- _Task description_
Continue the passage on herbs that stimulate metabolism, picking up after its final sentence.

- _Excerpted passage_
Thomas Bartram, in "Encyclopedia of Herbal Medicine" (Grace Publishers, Mulberry Court, Stour Road, Christchurch, Dorset, BH23 1PS, England) defines metabolism as the chemical changes and physical processes whereby 1) energy is created for the body’s vital activities, and 2) old cells are replaced by new ones. It is dependent on chemical interaction promoted by enzymes. He states that metabolism stimulation requires attention to the liver, digestive organs and endocrine glands, and suggests the following herbs: Boldo (Peumus boldus) is a liver tonic and diuretic which increases the bile flow; Barberry Bark is a liver stimulant and tonic to the spleen, pancreas and digestive system; Dandelion leaf and root stimulates the liver and pancreas and promotes elimination of cholesterol; Devil’s Claw (Harpagophytum procumbens) is a liver and lymphatic stimulant which has anti-inflammatory and pain killing properties useful in arthritis. (Not to be taken in cases of peptic ulcer); Garlic is a digestive which helps to keep fat from accumulating in the arteries; Ginseng increases endurance and immunity(not recommended in high blood pressure) Oats is a nutrient which tones the nervous system; Peppermint is an enzyme activator which improves digestion; Prickly Ash Bark or Berries (Zanthoxylum clavaherculis) improves blood circulation and is useful in easing the pain of arthritis; Wild Yam stimulates the adrenal glands, promotes liver function and digestion and has anti-inflammatory properties.

(Dataset entries)
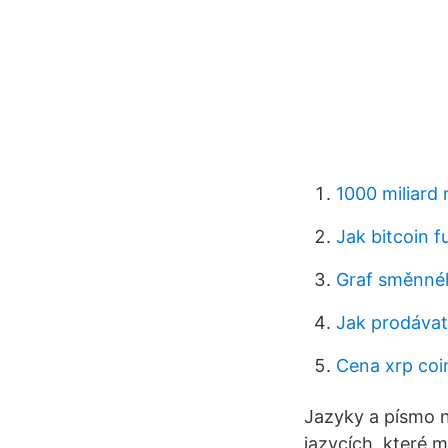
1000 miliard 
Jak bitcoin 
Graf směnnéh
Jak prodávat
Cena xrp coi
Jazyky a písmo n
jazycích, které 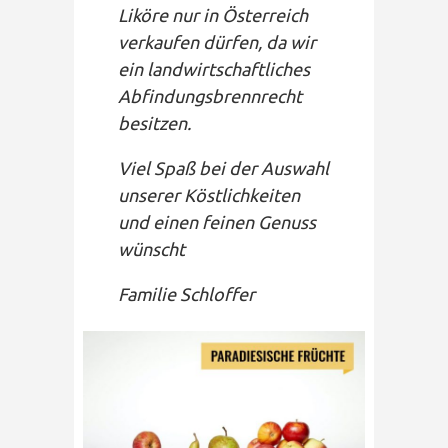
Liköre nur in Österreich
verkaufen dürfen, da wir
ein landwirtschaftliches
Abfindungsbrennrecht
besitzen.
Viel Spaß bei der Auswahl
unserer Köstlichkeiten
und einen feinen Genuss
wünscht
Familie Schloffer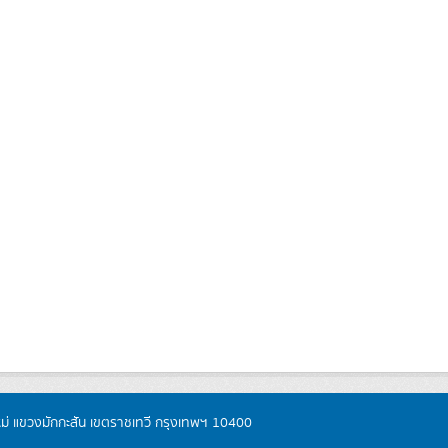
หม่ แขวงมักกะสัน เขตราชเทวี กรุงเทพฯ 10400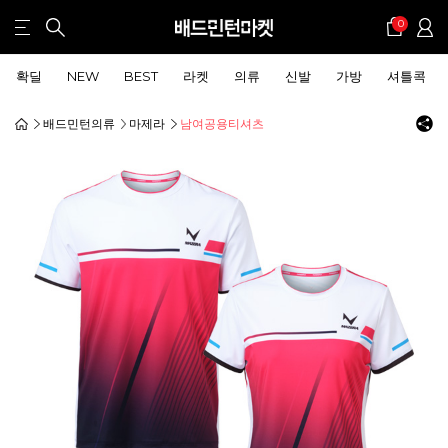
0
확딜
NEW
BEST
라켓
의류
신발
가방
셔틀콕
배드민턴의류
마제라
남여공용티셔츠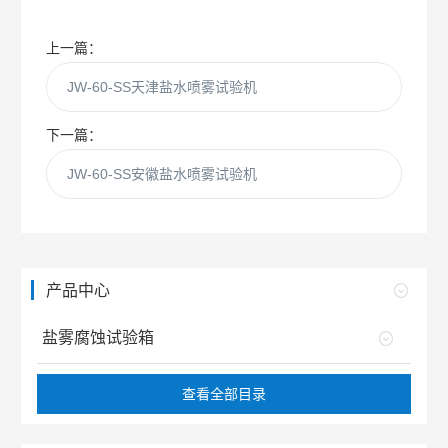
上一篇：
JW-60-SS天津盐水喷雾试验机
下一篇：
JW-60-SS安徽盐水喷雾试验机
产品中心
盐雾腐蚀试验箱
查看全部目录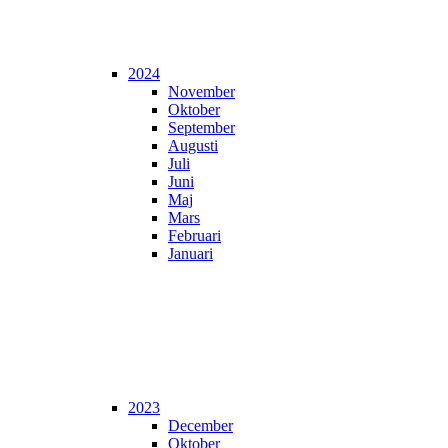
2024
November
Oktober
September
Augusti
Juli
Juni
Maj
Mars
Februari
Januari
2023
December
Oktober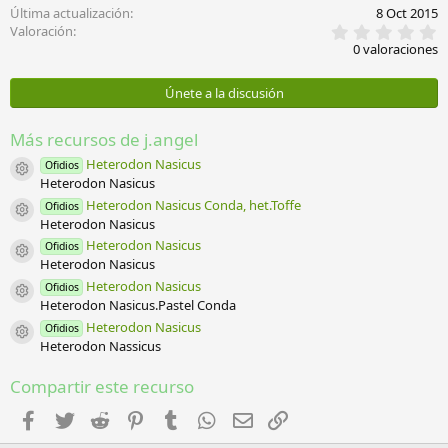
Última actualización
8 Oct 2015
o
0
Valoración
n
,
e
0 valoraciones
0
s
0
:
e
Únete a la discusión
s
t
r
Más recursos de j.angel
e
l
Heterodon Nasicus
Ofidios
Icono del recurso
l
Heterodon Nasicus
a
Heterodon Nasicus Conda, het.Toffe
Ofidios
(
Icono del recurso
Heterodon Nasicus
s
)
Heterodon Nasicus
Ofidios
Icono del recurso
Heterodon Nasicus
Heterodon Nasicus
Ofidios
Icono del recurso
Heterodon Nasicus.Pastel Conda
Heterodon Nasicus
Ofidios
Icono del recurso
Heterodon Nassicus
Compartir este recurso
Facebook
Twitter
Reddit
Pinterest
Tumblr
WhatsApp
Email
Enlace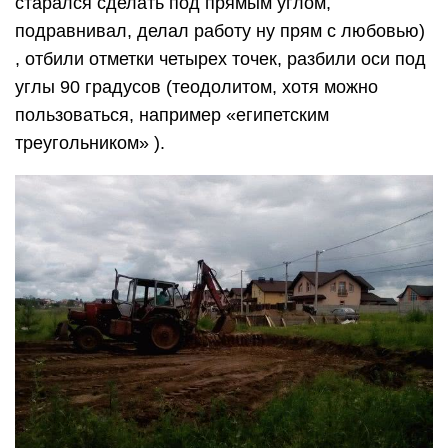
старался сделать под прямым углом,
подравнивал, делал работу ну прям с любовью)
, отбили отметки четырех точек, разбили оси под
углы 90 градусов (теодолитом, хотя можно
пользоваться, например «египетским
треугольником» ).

- _Answer to this task_
A Herbalist or Naturopath can help you choose the right combination and dosage of herbs for your condition.
Your diet is important in providing the nutrients and enzymes required for metabolism and should be high in fresh fruits, vegetables and whole grains and low on fatty, fried and processed foods, sugar and white flour products. You might want to try the diet recommended in Dr. Dean Ornish’s book "Eat More, Weigh Less", (Harper Collins Publishers) which describes the basic philosophy and benefits of a fat free diet and includes hundreds of delicious recipes.